No pictures go in the copy; everything else in the records below must be output exactly.

- Data in this exercise -
○ ○ ○

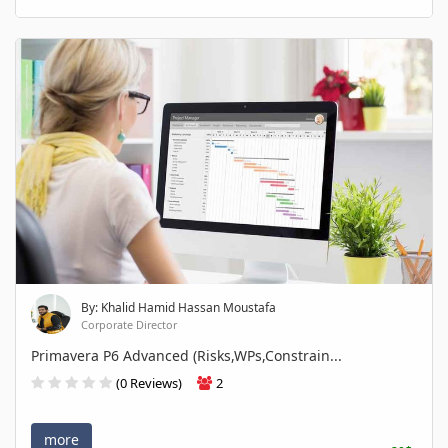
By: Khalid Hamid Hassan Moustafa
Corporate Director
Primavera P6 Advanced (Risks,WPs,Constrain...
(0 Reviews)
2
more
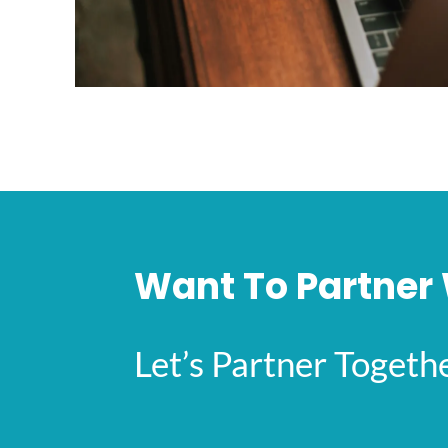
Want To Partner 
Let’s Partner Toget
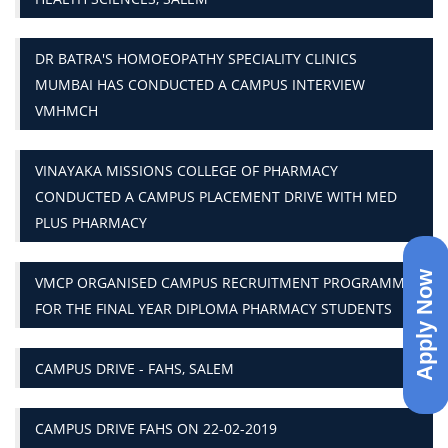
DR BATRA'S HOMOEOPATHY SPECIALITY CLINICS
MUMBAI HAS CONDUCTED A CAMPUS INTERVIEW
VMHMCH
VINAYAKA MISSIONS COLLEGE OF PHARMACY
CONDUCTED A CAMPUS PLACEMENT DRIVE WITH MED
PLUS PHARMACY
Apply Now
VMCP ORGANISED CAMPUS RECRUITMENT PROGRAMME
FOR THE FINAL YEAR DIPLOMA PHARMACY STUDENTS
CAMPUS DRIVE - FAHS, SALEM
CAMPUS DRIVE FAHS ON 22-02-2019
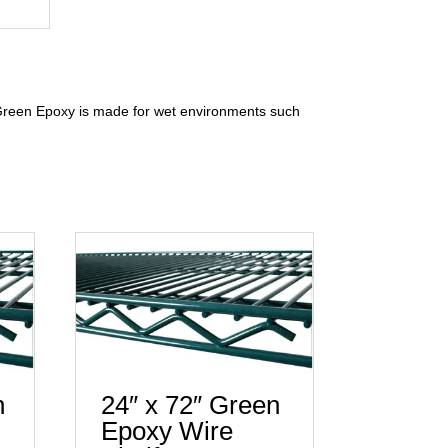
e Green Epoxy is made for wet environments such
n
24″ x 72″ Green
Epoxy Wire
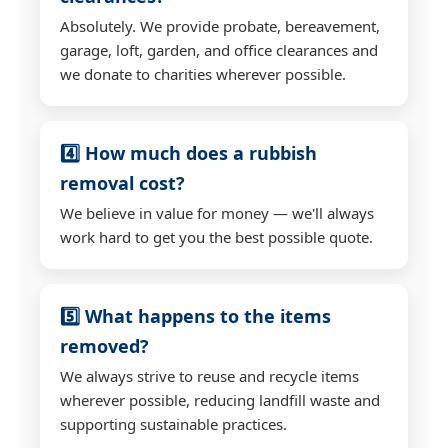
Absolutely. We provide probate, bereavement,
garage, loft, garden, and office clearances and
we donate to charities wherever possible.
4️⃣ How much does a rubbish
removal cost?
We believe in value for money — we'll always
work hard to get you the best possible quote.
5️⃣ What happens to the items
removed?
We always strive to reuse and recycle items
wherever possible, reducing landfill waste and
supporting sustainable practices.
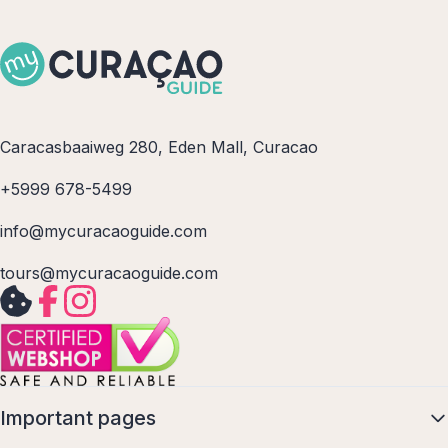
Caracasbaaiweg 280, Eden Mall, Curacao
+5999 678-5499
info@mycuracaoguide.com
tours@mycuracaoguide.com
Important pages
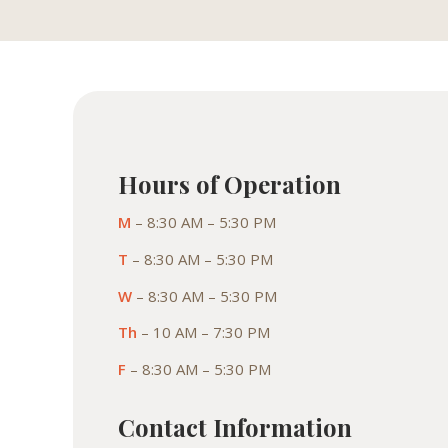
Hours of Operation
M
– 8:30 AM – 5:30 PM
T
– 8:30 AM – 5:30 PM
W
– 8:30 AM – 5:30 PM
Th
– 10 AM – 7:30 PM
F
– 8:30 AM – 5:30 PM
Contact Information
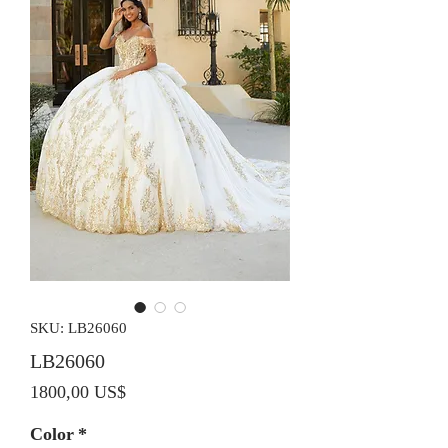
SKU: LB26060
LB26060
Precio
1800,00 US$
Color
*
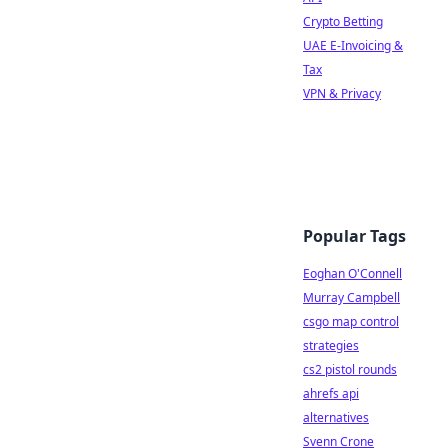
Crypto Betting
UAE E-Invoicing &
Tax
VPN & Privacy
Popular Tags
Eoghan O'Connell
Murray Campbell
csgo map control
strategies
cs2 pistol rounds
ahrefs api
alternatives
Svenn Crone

○ ○ ○

- Output of the task -
By: Khalid Hamid Hassan Moustafa
Corporate Director
Primavera P6 Advanced (Risks,WPs,Constrain...
(0 Reviews)
2
more
Want To Partner 
Let’s Partner Toget
DR BATRA'S HOMOEOPATHY SPECIALITY CLINICS
MUMBAI HAS CONDUCTED A CAMPUS INTERVIEW
VMHMCH
VINAYAKA MISSIONS COLLEGE OF PHARMACY
CONDUCTED A CAMPUS PLACEMENT DRIVE WITH MED
PLUS PHARMACY
Apply Now
VMCP ORGANISED CAMPUS RECRUITMENT PROGRAMME
FOR THE FINAL YEAR DIPLOMA PHARMACY STUDENTS
CAMPUS DRIVE - FAHS, SALEM
CAMPUS DRIVE FAHS ON 22-02-2019
e Green Epoxy is made for wet environments such
n
24″ x 72″ Green
Epoxy Wire
Absolutely. We provide probate, bereavement,
garage, loft, garden, and office clearances and
we donate to charities wherever possible.
4️⃣ How much does a rubbish
removal cost?
We believe in value for money — we'll always
work hard to get you the best possible quote.
5️⃣ What happens to the items
removed?
We always strive to reuse and recycle items
wherever possible, reducing landfill waste and
supporting sustainable practices.
Caracasbaaiweg 280, Eden Mall, Curacao
+5999 678-5499
info@mycuracaoguide.com
tours@mycuracaoguide.com
Important pages
Hours of Operation
M
– 8:30 AM – 5:30 PM
T
– 8:30 AM – 5:30 PM
W
– 8:30 AM – 5:30 PM
Th
– 10 AM – 7:30 PM
F
– 8:30 AM – 5:30 PM
Contact Information
SKU: LB26060
LB26060
Precio
1800,00 US$
Color
*
Crypto Betting
UAE E-Invoicing &
Tax
VPN & Privacy
Popular Tags
Eoghan O'Connell
Murray Campbell
csgo map control
strategies
cs2 pistol rounds
ahrefs api
alternatives
Svenn Crone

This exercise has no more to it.